The GPU Memory and Disk Space values are in GB; Disk Space is for both the container and the model.

GPUs	GPU Memory	Precision	Disk Space
Any NVIDIA GPU with sufficient GPU memory or multiple, homogeneous NVIDIA GPUs with sufficient aggregate memory, compute capability > 7.0 (8.0 for bfloat16), and at least one GPU with 95% or greater free memory	24	FP16	16

Mixtral-8x7B-v0.1#

Optimized configurations#

The Disk Space values are in GB; Disk Space is for both the container and the model; Profile is for what the model is optimized.

GPU	Precision	Profile	# of GPUs	Disk Space
H100	FP8	Latency	4	7.16
H100	FP8	Throughput	2	7.06
H100	FP16	Latency	4	13.82
H100	FP16	Throughput	2	13.54
A100	FP16	Throughput	4	13.82
A100	FP16	Throughput	2	13.54
L40S	FP16	Throughput	4	13.82

Non-optimized configuration#

The GPU Memory and Disk Space values are in GB; Disk Space is for both the container and the model.

GPUs	GPU Memory	Precision	Disk Space
Any NVIDIA GPU with sufficient GPU memory or multiple, homogeneous NVIDIA GPUs with sufficient aggregate memory, compute capability > 7.0 (8.0 for bfloat16), and at least one GPU with 95% or greater free memory	24	FP16	16

Mistral-NeMo-12B-Instruct#

Optimized configurations#

The Disk Space values are in GB; Disk Space is for both the container and the model; Profile is for what the model is optimized.

The GPU Memory values are in GB; the Disk Space values are in GB; Disk Space is for both the container and the model; Profile is for what the model is optimized.

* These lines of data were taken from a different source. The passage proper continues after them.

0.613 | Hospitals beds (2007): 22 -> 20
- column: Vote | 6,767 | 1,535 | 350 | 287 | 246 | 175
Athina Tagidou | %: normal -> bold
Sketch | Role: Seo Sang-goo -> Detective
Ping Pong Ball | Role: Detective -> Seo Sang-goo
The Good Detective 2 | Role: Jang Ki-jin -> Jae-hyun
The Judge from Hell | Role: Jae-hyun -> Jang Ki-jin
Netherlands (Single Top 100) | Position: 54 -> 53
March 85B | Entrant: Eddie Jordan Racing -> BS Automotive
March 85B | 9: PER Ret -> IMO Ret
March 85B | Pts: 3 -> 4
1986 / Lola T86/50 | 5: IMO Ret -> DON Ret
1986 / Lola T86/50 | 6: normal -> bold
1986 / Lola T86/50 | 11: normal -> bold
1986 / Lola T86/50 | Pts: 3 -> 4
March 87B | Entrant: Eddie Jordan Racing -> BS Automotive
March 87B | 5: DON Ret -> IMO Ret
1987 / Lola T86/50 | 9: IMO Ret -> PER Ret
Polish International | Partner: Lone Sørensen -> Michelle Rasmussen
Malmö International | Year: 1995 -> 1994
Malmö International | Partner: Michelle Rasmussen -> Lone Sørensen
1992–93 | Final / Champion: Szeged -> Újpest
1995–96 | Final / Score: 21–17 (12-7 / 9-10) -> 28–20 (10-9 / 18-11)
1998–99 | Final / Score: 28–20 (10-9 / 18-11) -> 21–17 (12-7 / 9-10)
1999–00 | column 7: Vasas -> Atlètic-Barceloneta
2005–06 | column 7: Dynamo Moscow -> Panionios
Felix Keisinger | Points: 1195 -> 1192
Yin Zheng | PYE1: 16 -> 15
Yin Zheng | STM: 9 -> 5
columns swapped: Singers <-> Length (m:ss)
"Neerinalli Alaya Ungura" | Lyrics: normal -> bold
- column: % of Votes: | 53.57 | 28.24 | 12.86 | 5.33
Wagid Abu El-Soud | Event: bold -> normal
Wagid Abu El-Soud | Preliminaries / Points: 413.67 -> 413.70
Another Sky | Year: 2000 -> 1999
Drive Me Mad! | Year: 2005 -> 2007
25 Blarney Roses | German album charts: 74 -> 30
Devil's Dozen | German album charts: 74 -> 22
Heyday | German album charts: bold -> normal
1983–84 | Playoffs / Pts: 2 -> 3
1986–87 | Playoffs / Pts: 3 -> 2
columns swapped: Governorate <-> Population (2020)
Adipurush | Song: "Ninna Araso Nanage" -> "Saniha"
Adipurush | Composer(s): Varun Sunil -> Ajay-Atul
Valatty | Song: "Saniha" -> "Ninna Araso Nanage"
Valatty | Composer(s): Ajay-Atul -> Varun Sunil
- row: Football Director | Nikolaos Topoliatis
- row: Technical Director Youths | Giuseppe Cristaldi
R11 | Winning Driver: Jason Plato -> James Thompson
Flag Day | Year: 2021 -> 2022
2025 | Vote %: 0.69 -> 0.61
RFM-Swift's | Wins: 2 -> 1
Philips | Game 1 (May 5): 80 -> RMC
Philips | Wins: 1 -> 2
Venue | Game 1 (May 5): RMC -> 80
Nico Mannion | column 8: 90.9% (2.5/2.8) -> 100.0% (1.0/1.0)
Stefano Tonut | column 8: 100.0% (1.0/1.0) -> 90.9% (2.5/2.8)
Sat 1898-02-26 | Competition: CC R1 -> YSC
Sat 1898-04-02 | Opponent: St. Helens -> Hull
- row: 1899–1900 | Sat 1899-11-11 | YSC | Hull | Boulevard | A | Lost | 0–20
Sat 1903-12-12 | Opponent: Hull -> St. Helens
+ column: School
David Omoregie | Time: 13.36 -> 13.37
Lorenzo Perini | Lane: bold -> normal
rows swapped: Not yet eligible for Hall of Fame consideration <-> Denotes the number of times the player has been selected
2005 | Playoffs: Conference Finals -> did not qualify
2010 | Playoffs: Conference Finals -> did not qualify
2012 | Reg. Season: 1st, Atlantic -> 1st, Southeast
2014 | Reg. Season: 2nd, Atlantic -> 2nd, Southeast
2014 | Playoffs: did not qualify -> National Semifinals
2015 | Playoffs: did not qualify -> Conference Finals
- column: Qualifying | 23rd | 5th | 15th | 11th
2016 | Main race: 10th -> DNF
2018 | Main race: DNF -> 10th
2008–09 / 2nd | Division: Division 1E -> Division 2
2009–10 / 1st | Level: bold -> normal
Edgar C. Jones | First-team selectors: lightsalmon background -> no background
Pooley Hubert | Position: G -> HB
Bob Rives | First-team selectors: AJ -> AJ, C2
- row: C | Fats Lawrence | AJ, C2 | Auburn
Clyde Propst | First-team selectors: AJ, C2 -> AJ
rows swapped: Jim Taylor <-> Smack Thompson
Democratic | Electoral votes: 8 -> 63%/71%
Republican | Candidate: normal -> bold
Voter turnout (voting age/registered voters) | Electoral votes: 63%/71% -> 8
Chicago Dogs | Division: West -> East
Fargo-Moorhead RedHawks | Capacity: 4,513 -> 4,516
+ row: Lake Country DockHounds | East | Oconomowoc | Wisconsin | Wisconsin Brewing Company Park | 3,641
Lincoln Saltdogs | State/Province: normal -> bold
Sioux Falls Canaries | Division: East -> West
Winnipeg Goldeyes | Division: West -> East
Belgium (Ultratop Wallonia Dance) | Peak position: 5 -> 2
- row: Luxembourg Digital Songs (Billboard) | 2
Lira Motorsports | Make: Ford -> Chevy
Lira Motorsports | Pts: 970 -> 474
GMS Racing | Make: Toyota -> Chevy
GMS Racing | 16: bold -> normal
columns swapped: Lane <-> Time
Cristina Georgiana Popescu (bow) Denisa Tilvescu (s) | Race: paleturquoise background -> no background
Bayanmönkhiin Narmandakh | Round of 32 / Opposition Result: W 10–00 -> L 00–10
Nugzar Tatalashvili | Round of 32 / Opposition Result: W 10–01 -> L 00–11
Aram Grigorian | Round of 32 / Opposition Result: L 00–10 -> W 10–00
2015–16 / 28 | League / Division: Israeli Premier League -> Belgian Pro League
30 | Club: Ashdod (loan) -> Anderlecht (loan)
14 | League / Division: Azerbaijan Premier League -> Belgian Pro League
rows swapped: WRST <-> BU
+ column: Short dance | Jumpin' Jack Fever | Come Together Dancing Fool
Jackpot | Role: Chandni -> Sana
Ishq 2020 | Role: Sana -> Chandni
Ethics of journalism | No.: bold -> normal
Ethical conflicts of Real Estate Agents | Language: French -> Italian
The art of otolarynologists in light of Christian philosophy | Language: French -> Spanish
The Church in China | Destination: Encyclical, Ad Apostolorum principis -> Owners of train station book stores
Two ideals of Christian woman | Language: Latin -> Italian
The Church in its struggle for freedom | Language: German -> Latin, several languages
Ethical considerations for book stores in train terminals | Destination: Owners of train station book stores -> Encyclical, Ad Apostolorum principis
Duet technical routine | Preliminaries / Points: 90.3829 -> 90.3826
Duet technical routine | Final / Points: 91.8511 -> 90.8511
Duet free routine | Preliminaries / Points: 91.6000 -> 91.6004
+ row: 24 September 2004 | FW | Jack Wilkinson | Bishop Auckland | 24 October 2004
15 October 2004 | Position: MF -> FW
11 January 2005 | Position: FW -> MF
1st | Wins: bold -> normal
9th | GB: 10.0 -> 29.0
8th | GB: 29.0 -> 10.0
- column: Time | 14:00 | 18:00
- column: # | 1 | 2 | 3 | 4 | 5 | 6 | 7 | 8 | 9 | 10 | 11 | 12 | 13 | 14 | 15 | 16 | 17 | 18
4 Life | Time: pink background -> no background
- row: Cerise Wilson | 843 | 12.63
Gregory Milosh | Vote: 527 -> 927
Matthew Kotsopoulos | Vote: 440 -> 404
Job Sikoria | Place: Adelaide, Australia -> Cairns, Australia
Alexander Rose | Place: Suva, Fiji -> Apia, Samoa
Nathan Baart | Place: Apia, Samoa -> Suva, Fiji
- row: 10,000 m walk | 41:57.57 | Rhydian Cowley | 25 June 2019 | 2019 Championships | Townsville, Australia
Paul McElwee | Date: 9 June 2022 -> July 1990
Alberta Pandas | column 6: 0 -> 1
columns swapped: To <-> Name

GPU	Precision	Profile	# of GPUs	Disk Space
H100	FP16	Throughput	1	23.35
H100	FP16	Latency	2	25.14
H100	FP8	Latency	2	13.82
A100	FP16	Throughput	1	23.35
A100	FP16	Latency	2	25.14
L40S	FP16	Throughput	2	25.14
L40S	FP16	Latency	4	28.71
L40S	FP8	Throughput	2	13.83
L40S	FP8	Latency	4	15.01
A10G	FP16	Throughput	4	28.71
A10G	FP16	Latency	4	35.87

Non-optimized configuration#

Any NVIDIA GPU with sufficient GPU memory or multiple, homogeneous NVIDIA GPUs with sufficient aggregate memory, compute capability > 7.0 (8.0 for bfloat16), and at least one GPU with 95% or greater free memory.

Mixtral-8x22B-v0.1#

Optimized configurations#

The Disk Space values are in GB; Disk Space is for both the container and the model; Profile is for what the model is optimized.

GPU	Precision	Profile	# of GPUs	Disk Space
H100	FP8	Throughput	8	132.61
H100	Int4wo	Throughput	8	134.82
H100	FP16	Throughput	8	265.59
A100	FP16	Throughput	8	265.7

Nemotron 4 340B Instruct#

Optimized configurations#

The Profile is for what the model is optimized.

GPU	Precision	Profile	# of GPUs
H100	FP16	Latency	16
A100	FP16	Latency	16

Non-optimized configuration#

Any NVIDIA GPU with sufficient GPU memory or multiple, homogeneous NVIDIA GPUs with sufficient aggregate memory, compute capability > 7.0 (8.0 for bfloat16), and at least one GPU with 95% or greater free memory.